START Selected passage
Everyone who listens to this show knows about SimplyHeadsets.com.au, which is the biggest e-commerce site that we have in our group of websites and businesses. That’s a multimillion-dollar business selling physical goods. So I’m a big believer in e-commerce and selling physical goods for sure.
Taking that drop shipping approach, I’m assuming you’re probably referring to Ezra [Firestone]‘s product and course that came out recently. I think it’s a great business model, absolutely. It’s what I do. That is the core phase for me. I’m not an information marketer.
I podcast because I enjoy them, share some courses and speakers, I enjoy it. It’s far, far, far from the core revenue. It is physical phone systems and e-commerce stuff that is what I do as a businessperson.
Dom: Yeah, and as we’ve mentioned before, and it is well worth highlighting, in your little rant there you regularly say you can’t get on with people that put themselves forward as gurus because they’ve read a book or watched a course. One of the positions that we take very strongly on this podcast is the fact that you are absolutely a real-world businessperson.
I am, too. I don’t run the same number or scale of businesses that you do, but I’m certainly in business, and I’m going through the challenges and discussing these topics from a position of, certainly in some cases, I’d like to know myself or I’ve experienced it myself.
And you certainly have a lot more experience because of these real-world businesses, which hopefully brings value to the content. Going back to a real business and a way of working that forward, Andrew has asked; he’s a training and consultancy company that has gained business on the back of a key figure in the company, his wife, through her personality and her specialist knowledge.
She’s incredibly popular. People are happy to travel just to listen to her speak and teach. However, she’s hitting that barrier, which is she can only be in one place at a time, so there’s an absolute limit to the scale of the business and a limit to what they can earn and business they can generate.
So, they’re trying to think of ways to utilize the personality and knowledge, and reach a wider audience without diluting the message through what some people do, which is that they train up consultants.
We’ve seen quite a lot of this recently, where people said, “Oh, yes, come and join my program and one of consultants will talk to you.” They don’t want to go that way, so they’re looking at organizing an online course. Do we have any advice, suggestion, direction?
Pete: Yeah, I think that’s a much better way to go. I don’t know the intricate details, and I could get this wrong, but I think that’s an issue, I believe, Tony Robbins faced a few years ago when he tried to leverage out the Unleash the Power Within weekends, where he got facilitators to run those weekends and it just, from my understanding, backfired.
Now, I could be wrong, don’t quote me on that one or anything, but that’s my understanding. I do agree that getting other people to represent you can potentially be a bad thing. There’s ways where franchising works. Brad Sugars did it exceptionally well with Action business coaching.
There’s definitely ways through that, as long as you start branding the businesses as more than just you. That takes a bit of a shift, so that’s a bigger play. Though I do think this is where the internet can come in and help you, give you that path to market in a much more leveraged way, and this is a smart way to use the internet.
So you are still being true to your business model, which is consulting and supporting, whatever it is that your wife does. And you can start using the internet to build up that brand, that positioning, and have a one to many reach. Starting that blog, starting that podcast.
END Selected passage
#### Problem to work on:
Carry on the podcast conversation about taking a consultant's expertise online, starting right after its last sentence.
START Extracted entries
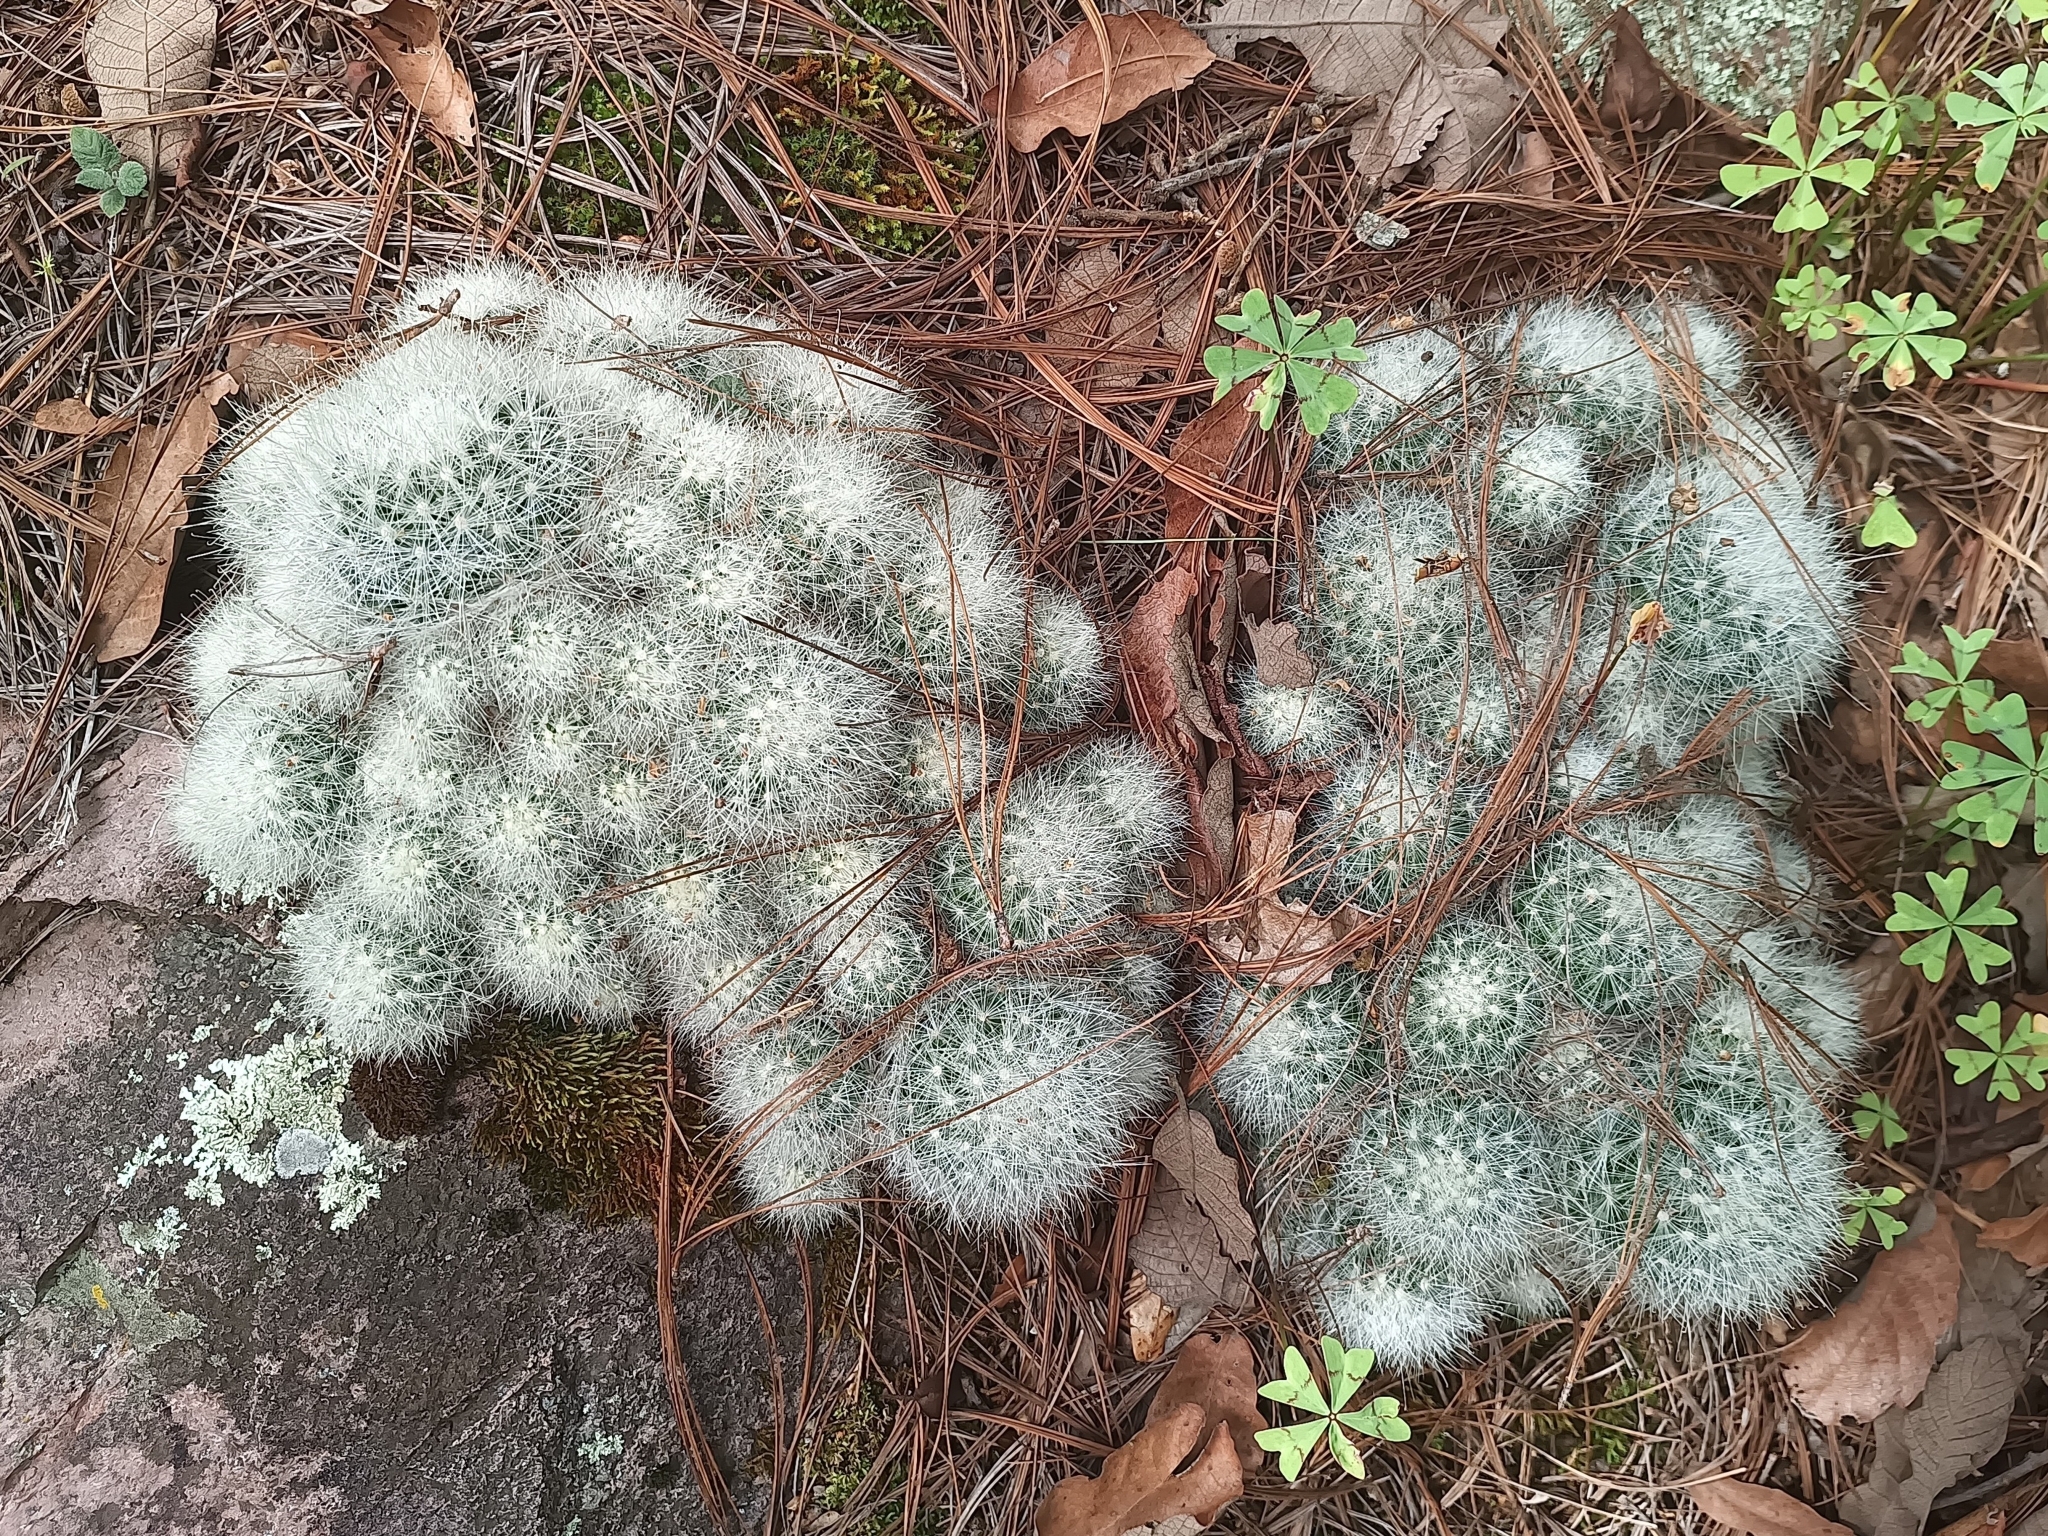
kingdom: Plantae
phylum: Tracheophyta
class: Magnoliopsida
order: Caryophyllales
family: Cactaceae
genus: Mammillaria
END Extracted entries
START Extracted entries
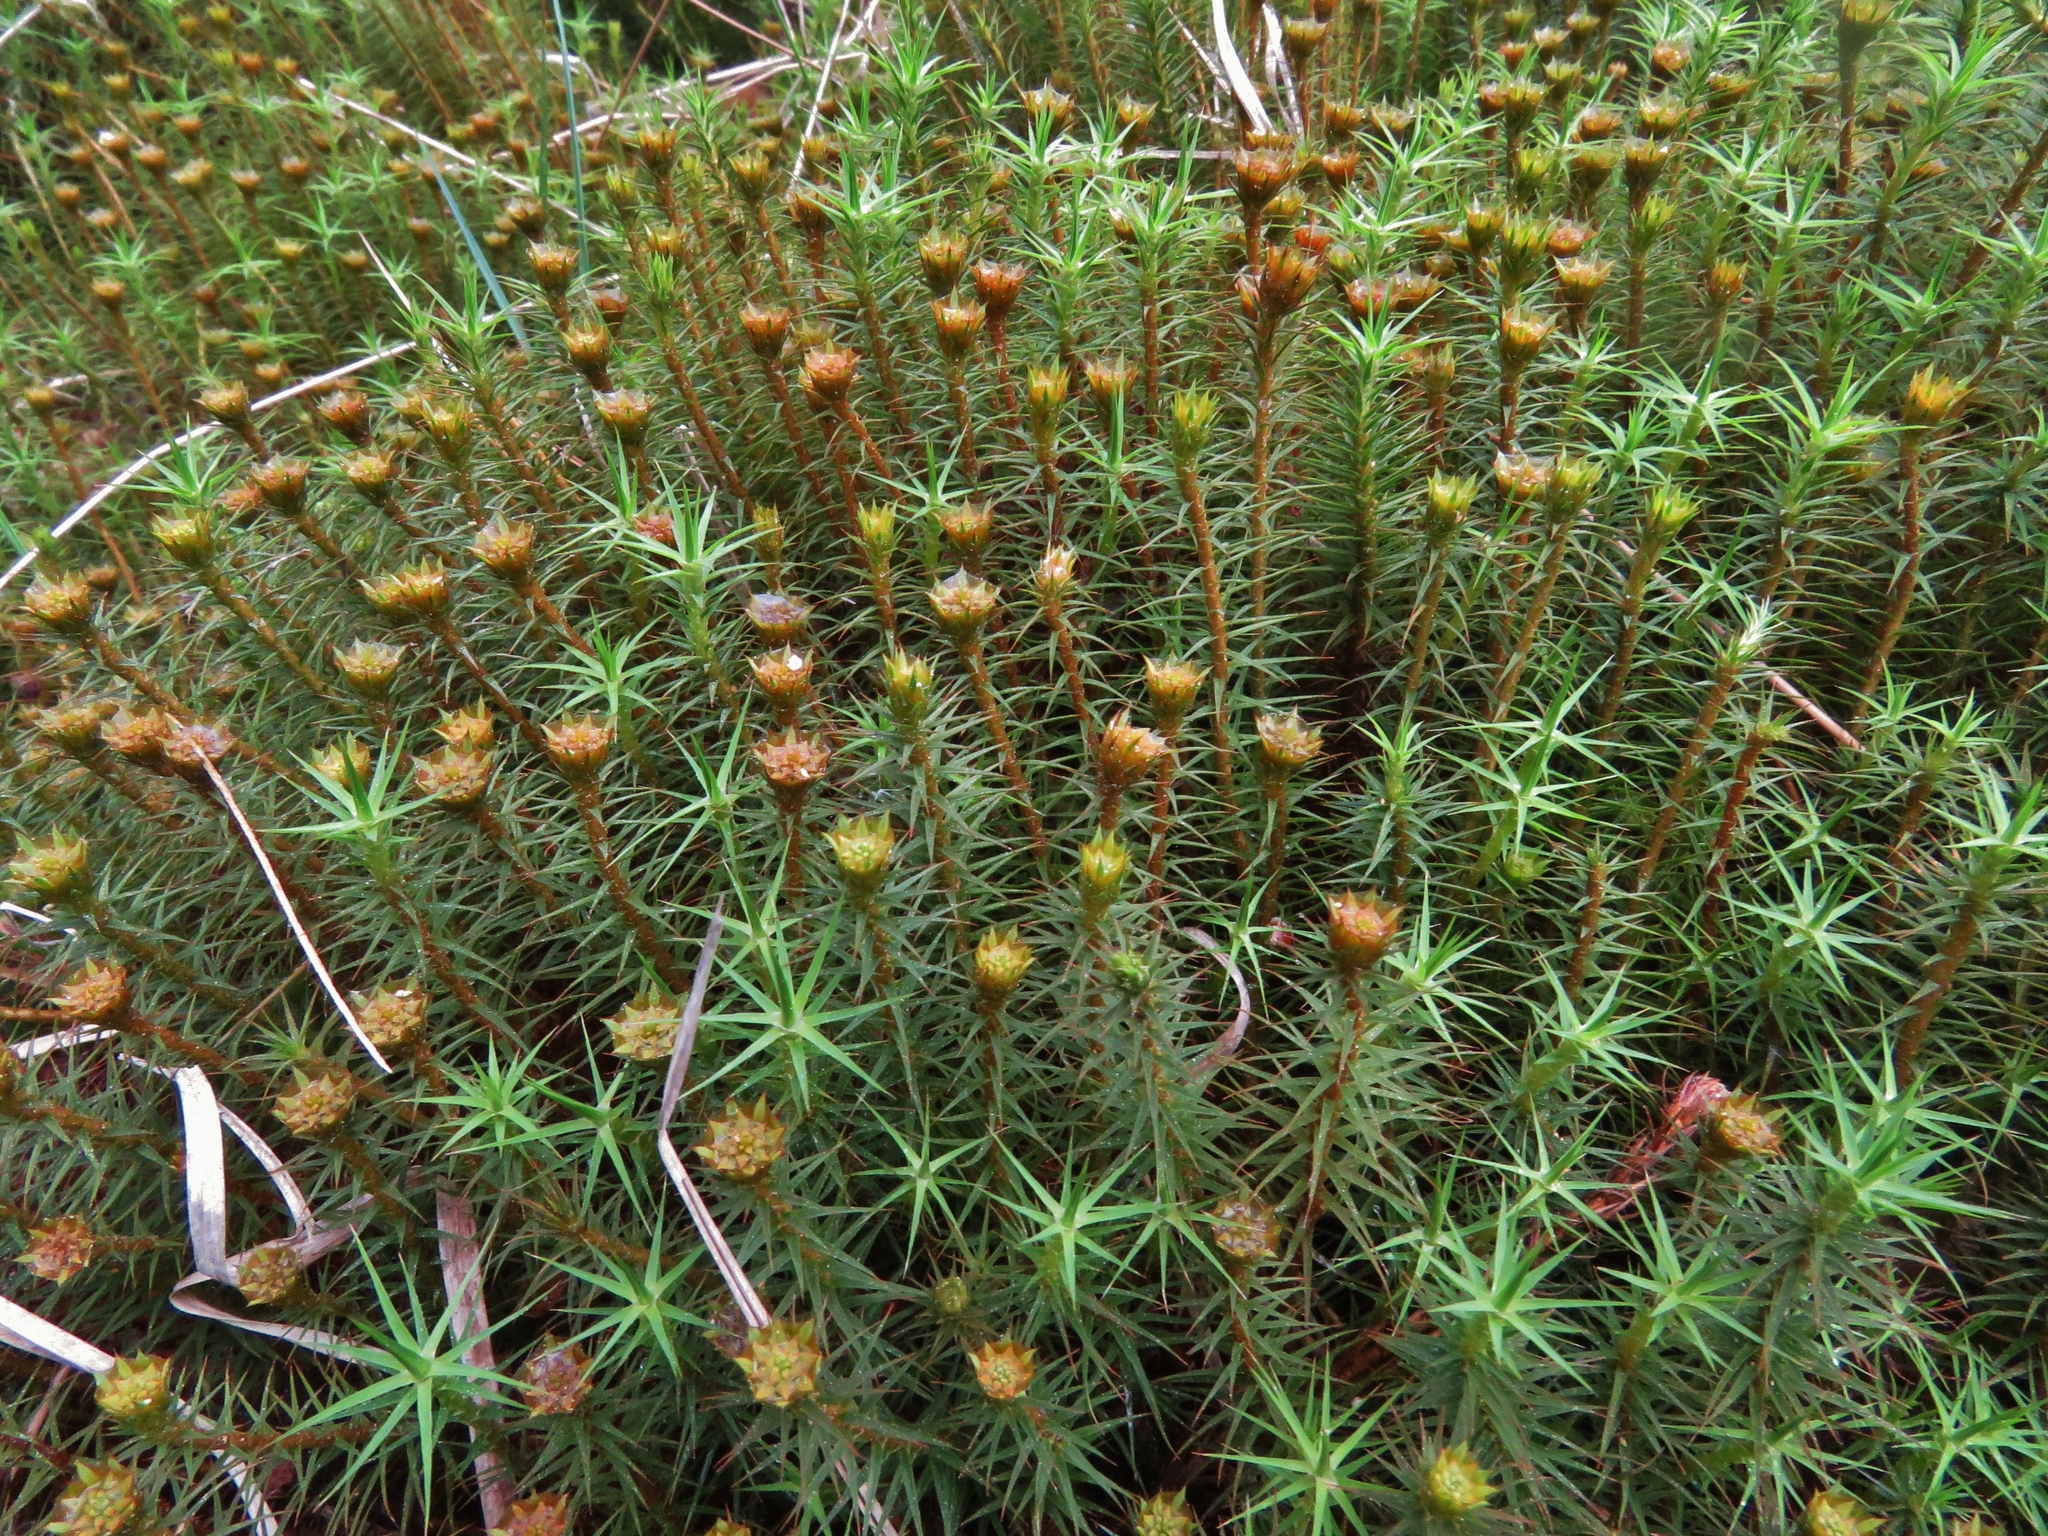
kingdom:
END Extracted entries
#### The response:
Looking at Marie Forleo, and seeing what she’s done using video quite regularly, because it’s personality and it is that face coming through the computer screen. And then off the back of that, you can do the membership site, the group coaching, where it is the one-to-many delivery.
Rather than doing one-on-one coaching, which you can do over Skype, I take on a couple of clients here and there; but the group coaching stuff works a lot more effectively because it is still that one-to-many scenario where you get six people in a group, you jump online for an hour and half every week, or fortnight, with your consulting clients.
It’s more cost-effective for them, it’s easier for you and your wife to deliver the service. You spend the first 15 minutes or 20 minutes of that group session teaching, educating. And then everyone gets a 15 minute focus time in that session. That kind of stuff works exceptionally well to leverage the internet.
She can have clients all across the country, all across the world. So, take that same enthusiasm and message and then use the internet as a way to reach out with that. Finding other people who talk about similar topics that your wife does and start giving some of that content that people love as guest posts, as exclusive videos for their websites.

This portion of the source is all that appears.